→ **Source document**:
<<<<
There are a pair of town hall meetings happening tomorrow night regarding the Michigan film industry tax incentive program, which Governor Snyder’s budget caps at 25 million dollars.

The purpose of the town halls is to communicate to Michigan’s citizens, legislators, and governor why exactly the state’s film incentive program should be preserved.

Mitch Albom, the author of Tuesdays with Morrie and a panelist for Thursday night’s town hall in Livonia, said thisto radio host Nancy Skinner about the tax incentive program:

“This industry is not like other industries. If we can allocate enough money to keep it going at the rate it has been going, we can be fiscally responsible as well as keeping this industry going.
“Otherwise, not only are you going to send a whole lot of other people right back out of here who moved in, you are going to discourage so many citizens who finally thought of Michigan as a place where, hey, it’s young, it’s hip, it’s creative. Not just the auto business.”

Governor Snyder believes that the state simply doesn’t have the money to continue the program. From the Chicago Tribune:

"Snyder says Michigan no longer can afford the credits, noting the state faces a $1.4 billion deficit in the upcoming budget year. He also says the incentives aren't needed because he's dramatically lowering corporate taxes on all businesses, which still makes Michigan a good place to do business."
"'Our goal here is not to create undue havoc, but to recognize there is an industry here,' the Republican governor said Thursday after releasing his budget proposal. 'But it needs to move out of the incentive model at some point.'"

The town halls will be happening at Grand Valley State University in Grand Rapids and at Maxsar Studios in Livonia.
>>>>
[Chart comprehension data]
<<<<
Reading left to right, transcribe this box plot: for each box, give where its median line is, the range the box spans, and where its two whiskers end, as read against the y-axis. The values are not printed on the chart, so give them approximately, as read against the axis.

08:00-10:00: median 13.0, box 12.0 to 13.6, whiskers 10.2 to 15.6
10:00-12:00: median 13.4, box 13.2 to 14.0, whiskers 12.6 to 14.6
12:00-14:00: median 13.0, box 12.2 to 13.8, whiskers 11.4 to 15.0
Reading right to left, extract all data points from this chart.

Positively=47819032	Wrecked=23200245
>>>>
<<<<
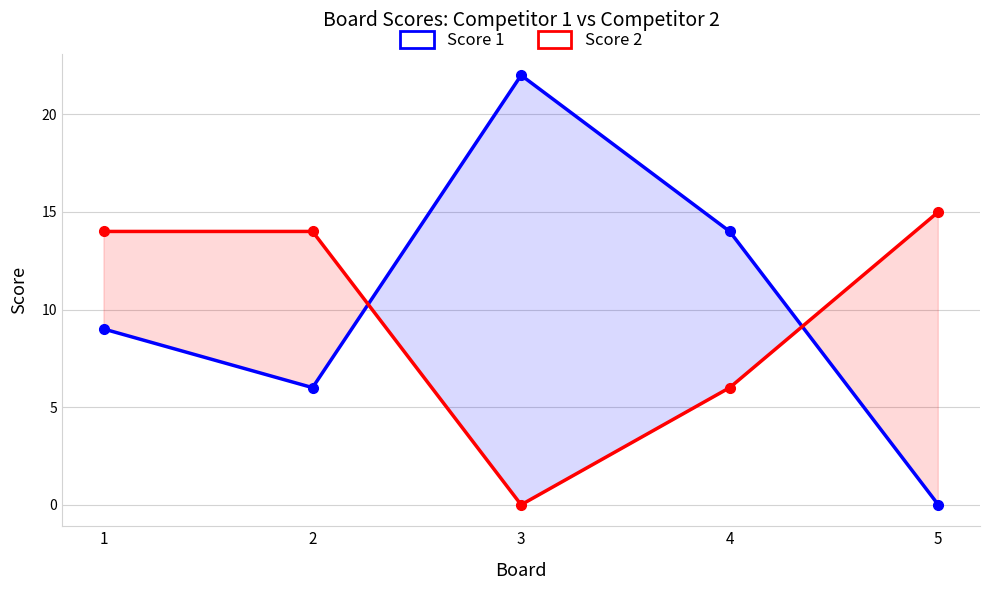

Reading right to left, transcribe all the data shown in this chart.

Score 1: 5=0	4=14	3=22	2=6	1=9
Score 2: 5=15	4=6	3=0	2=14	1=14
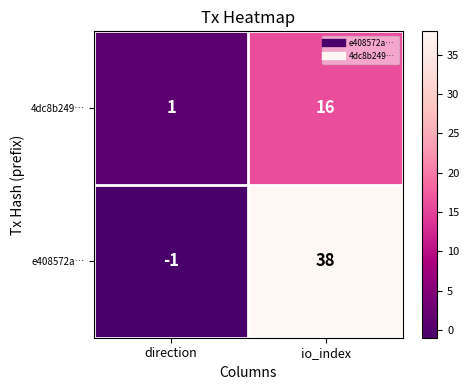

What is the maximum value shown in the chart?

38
>>>>
→ **Exercises**:
A. Reproduce the article on Michigan's film incentive program from "The purpose of" to "should be preserved.".
B. Using the article on Michigan's film incentive program, answer each question.
(i) At what amount does Governor Snyder's budget cap the program?
(ii) How large a deficit does the state face in the upcoming budget year?
(iii) At which two locations will the town halls take place?
C. For each statement, indicate whether the article on Michigan's film incentive program supports it, and quote the words that decide it.
(i) Mitch Albom is a panelist at the Grand Rapids town hall.
(ii) Snyder is lowering corporate taxes on all businesses.
(iii) The governor belongs to the Democratic Party.
These lines have no connection to the article on Michigan's film incentive program.

→ **Numbered responses**:
A.
The purpose of the town halls is to communicate to Michigan’s citizens, legislators, and governor why exactly the state’s film incentive program should be preserved.

B.
(i) 25 million dollars.
(ii) $1.4 billion.
(iii) Grand Valley State University in Grand Rapids and Maxsar Studios in Livonia.

C.
(i) No: "a panelist for Thursday night’s town hall in Livonia"
(ii) Yes: "he's dramatically lowering corporate taxes on all businesses"
(iii) No: "the Republican governor said Thursday"